Прошло лето. Опустелый Петербург снова оживился, и надежды на победы, и угрозы закидать врагов шапками снова его преисполнили. По улицам возили турецкие пушки, отбитые у неприятеля; с газетами разносили летучие листки реляций, и в них было всегда что-нибудь утешительное. И о чем было особенно горевать? О крови, льющейся в Севастополе? Судя по реляциям, ее лилось немного. За стереотипной фразой: «неприятель понес значительную потерю убитыми и ранеными» обыкновенно следовало: «у нас убит один казак». В средствах и силе России никто не сомневался, ни мы сами, ни даже враги паши, а о нашей славе давно ли напоминал Синоп.
Без железных дорог, без телеграфов, чем страшна так была Россия? Неужели своей огромностью только и неизвестностью? Или все еще 1812 годом и блеском 1814 года? Мы так привыкли казаться сильными, что сами, наконец, поверили в свою силу, а между тем могли бы знать, насколько силен разлагающийся организм. Николай Павлович вдался в ту несчастную для него войну, запутался, как пойманный в сетях зверь, и погиб. Россия восторженно откликнулась на боевой призыв его, как привыкла откликаться на всякий призыв своих царей, и пошла лечь костьми, не зная, на что и за чем она идет. Николай Павлович погиб, но Россия спаслась. Только спаслась она не тем, на что надеялась, не силой своей, не удивительной своей военной подготовкой, а необыкновенным счастьем, именно тем, на что и не рассчитывала, — погибелью Николая Павловича.

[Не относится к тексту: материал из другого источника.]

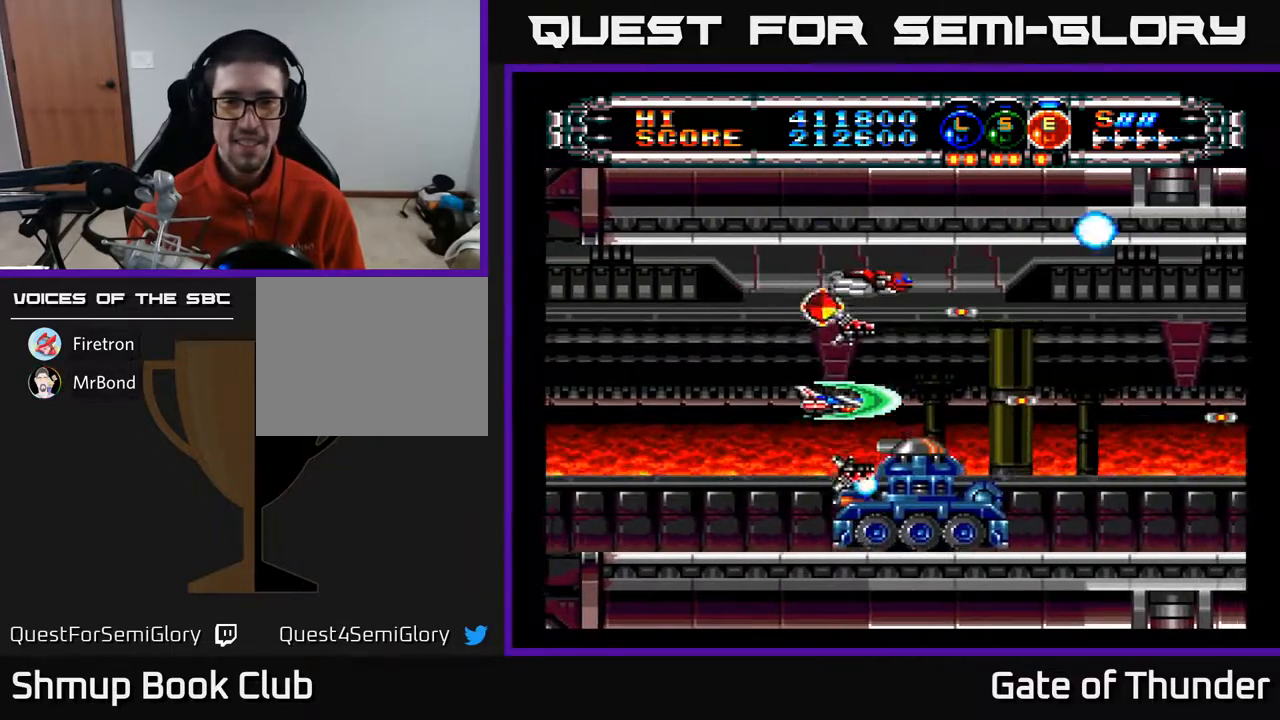
{"buttons": ["A", "DPAD_RIGHT"], "left_stick": "center", "events": [[217, "DPAD_LEFT", "up"], [250, "DPAD_RIGHT", "down"], [283, "DPAD_UP", "down"], [483, "DPAD_UP", "up"]]}
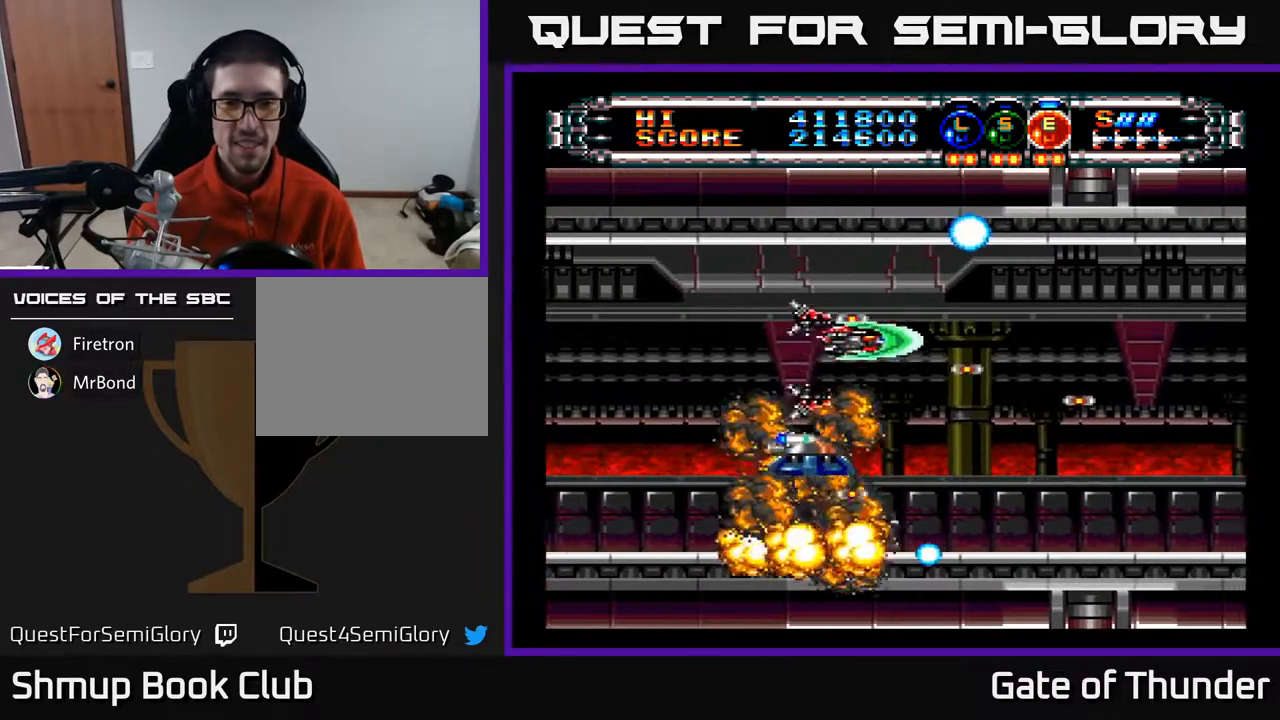
{"buttons": ["A"], "left_stick": "center", "events": [[133, "DPAD_DOWN", "down"], [150, "DPAD_RIGHT", "up"], [350, "DPAD_DOWN", "up"]]}
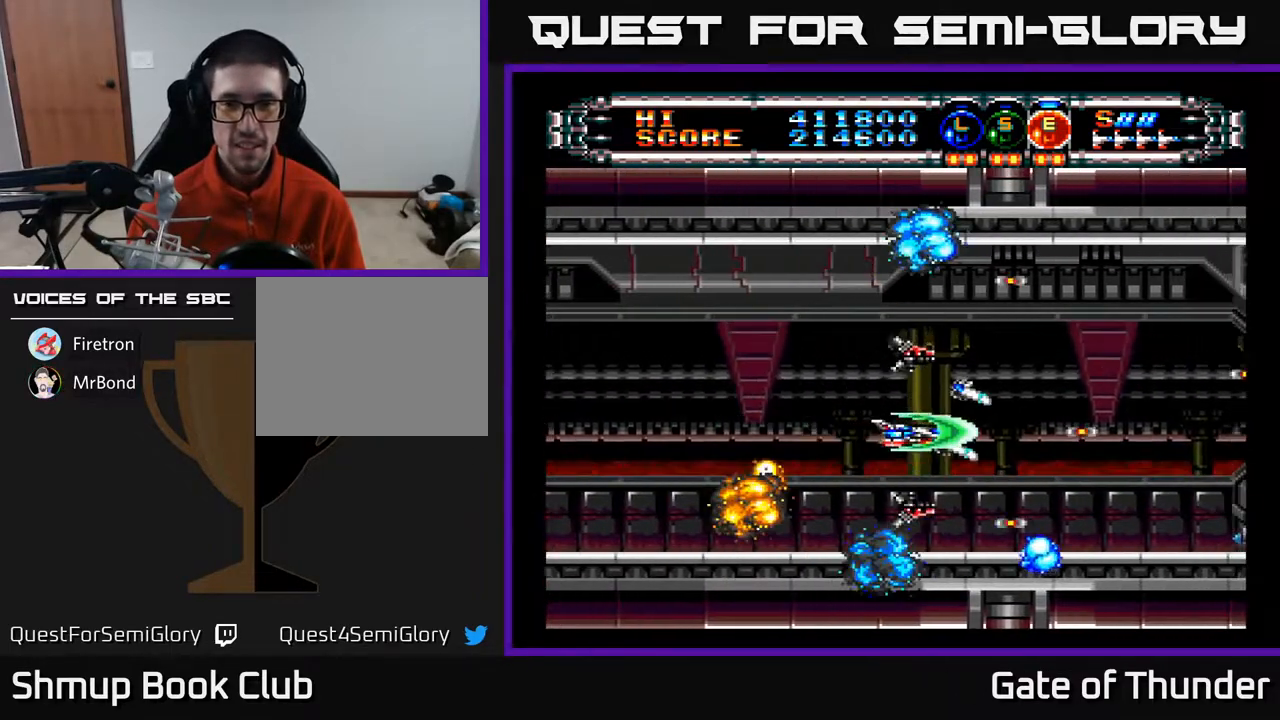
{"buttons": ["A"], "left_stick": "center", "events": [[50, "DPAD_LEFT", "down"], [250, "DPAD_UP", "down"], [350, "DPAD_UP", "up"], [417, "DPAD_LEFT", "up"]]}
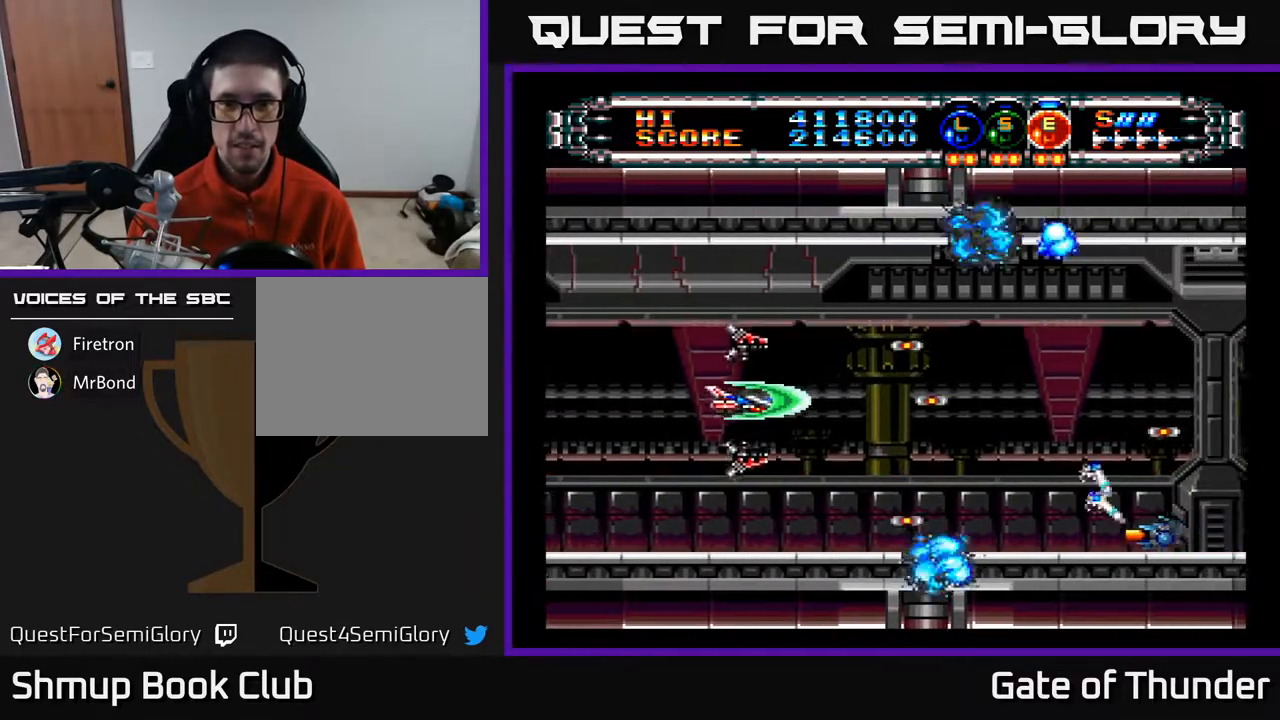
{"buttons": ["A", "DPAD_RIGHT"], "left_stick": "center", "events": [[67, "DPAD_RIGHT", "down"]]}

Когда это совершилось, когда прекратилась, наконец, и разрушительная, ужасная война, Россия встала с одра своих бедствий, как больной, для которого опасность миновала, но силы еще не явились; который и слаб, и худ, и бледен, и брит, пожалуй. Но покуда Николай был еще жив, и ужасная разрушительная война была во всем своем разгаре, тогда Россия со своими восторгами и надеждами, и мечтами была, как горячечный больной у порога смерти. Ей стала лучше, она пришла в себя 18 февраля 1855 года, в то утро, когда из Зимнего дворца раздалось: «государь умер». До этого утра 18 февраля оставалось еще шесть месяцев, когда мы воротились в ликующий своими надеждами Петербург. Это ликование коснулось и дома Толстых, но в доме Толстых всегда на первом плане стояло искусство, пламенным поклонником и как бы верховным жрецом которого был сам старый граф. Оно и тут не уступало прав своих, и хотя часто служило формой для выражения того, что всех занимало, но еще чаще заставляло забывать, не унося своих поклонников вон из мира действительного.

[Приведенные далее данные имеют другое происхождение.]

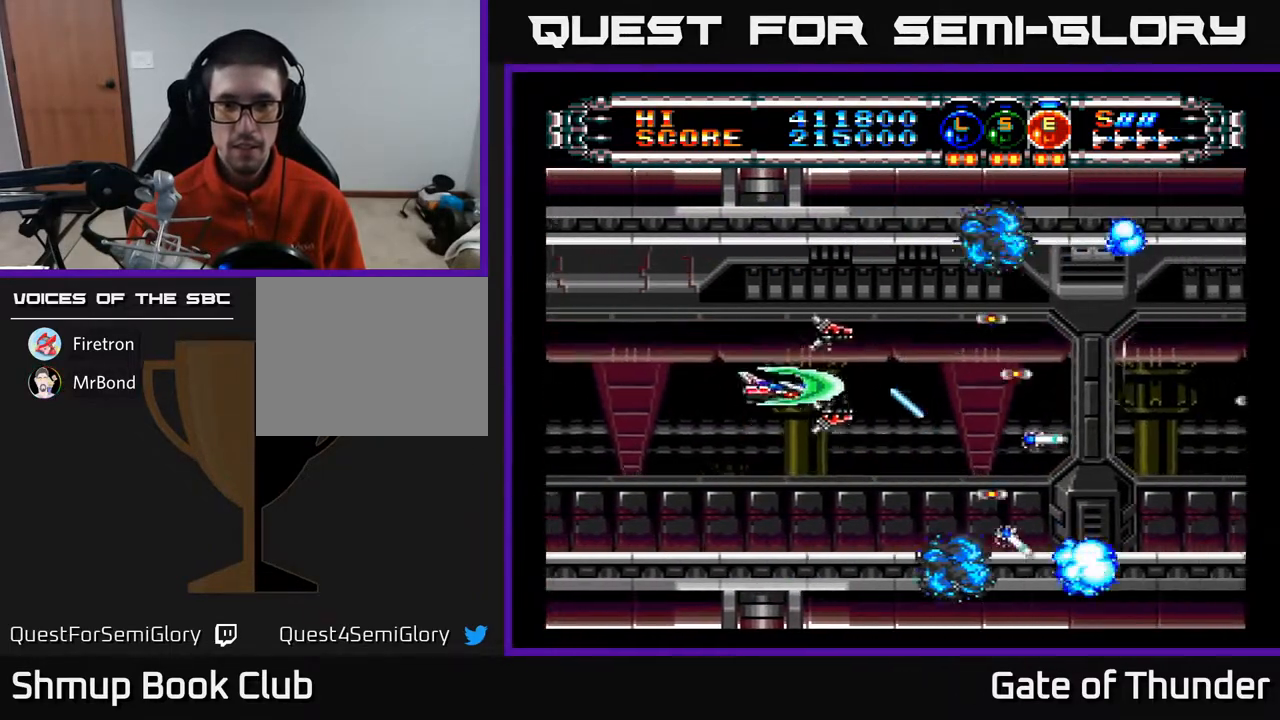
{"buttons": ["A", "DPAD_RIGHT"], "left_stick": "center", "events": [[50, "DPAD_LEFT", "up"], [117, "DPAD_RIGHT", "down"], [167, "DPAD_DOWN", "up"]]}
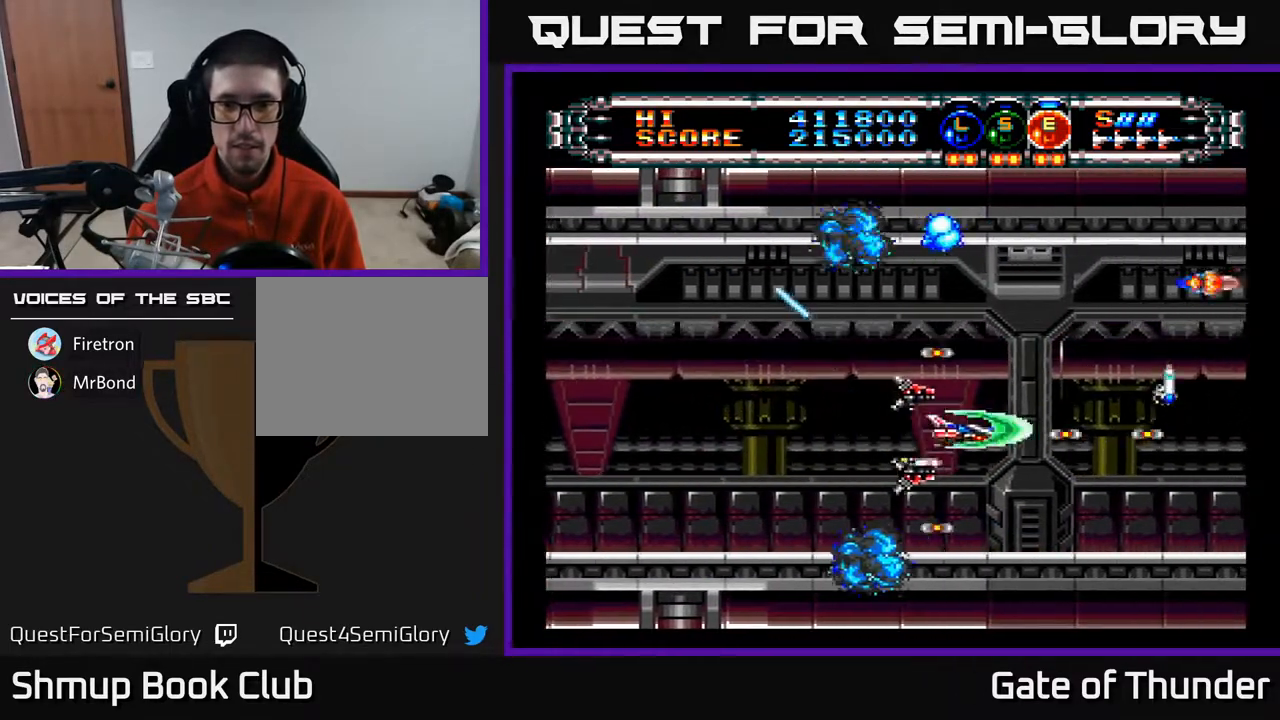
{"buttons": ["A", "DPAD_LEFT"], "left_stick": "center", "events": [[17, "DPAD_UP", "down"], [133, "DPAD_UP", "up"], [233, "DPAD_RIGHT", "up"], [367, "DPAD_LEFT", "down"]]}
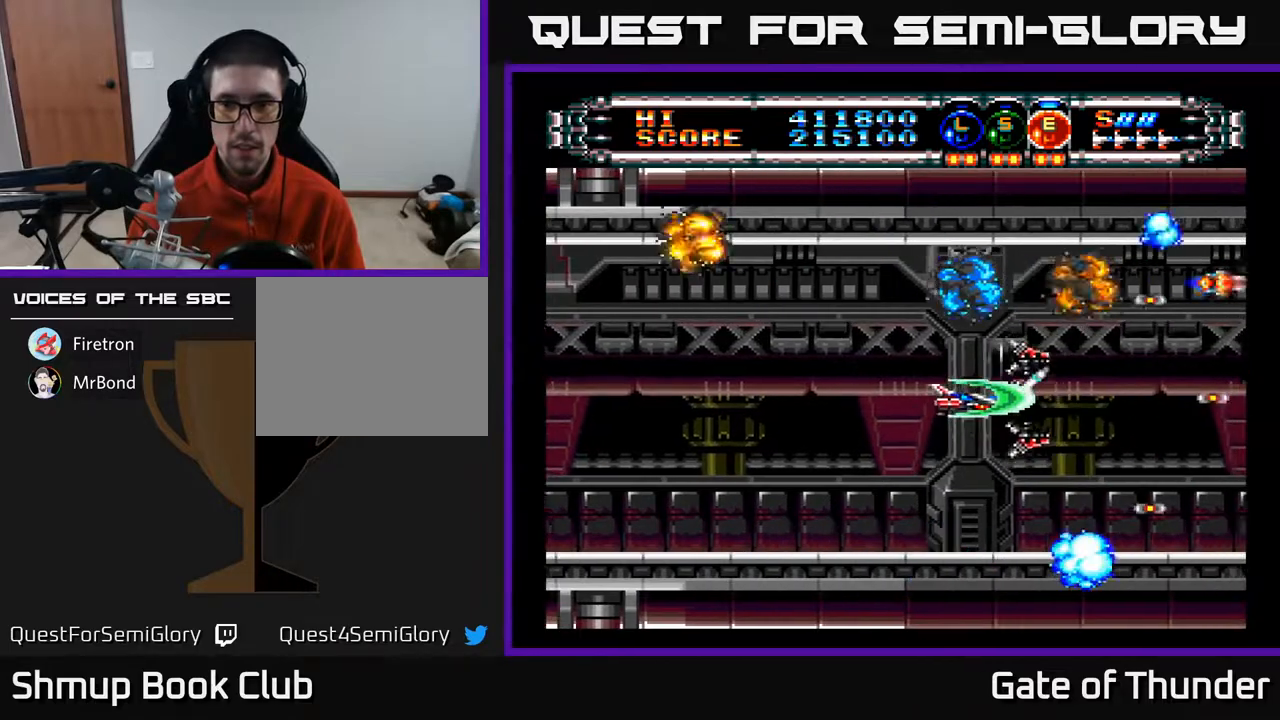
{"buttons": ["A"], "left_stick": "center", "events": [[83, "DPAD_LEFT", "up"], [283, "DPAD_RIGHT", "down"], [417, "DPAD_RIGHT", "up"]]}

И литература была или, вернее сказать, считалась уже тогда проводником тех идей и тех ощущений, которыми были все полны. И все, приучаясь читать между строк, находили, что им было нужно: старую песню, чтобы опьянеть и, опьяневши, забыться, или ропот, неясный, как отдаленные раскаты грома, когда приближается гроза, но ропот, так согласно вторящий их внутреннему ропоту. Только книг было мало: история с Петрашевским была еще слишком свежа в памяти, и Николай Павлович был еще слишком страшен. Книг было очень мало, а цензура безобразнее, нежели теперь, потому что цензора, люди невежественнее многих, не говорю — мыслей, — слов многих совсем не понимали, и все, чего не понимали, вымарывали. Любознательность принуждена была уйти внутрь, — и в темноте росла, подтачивая старый организм, покуда его не сокрушила, покуда не нашла себе выхода.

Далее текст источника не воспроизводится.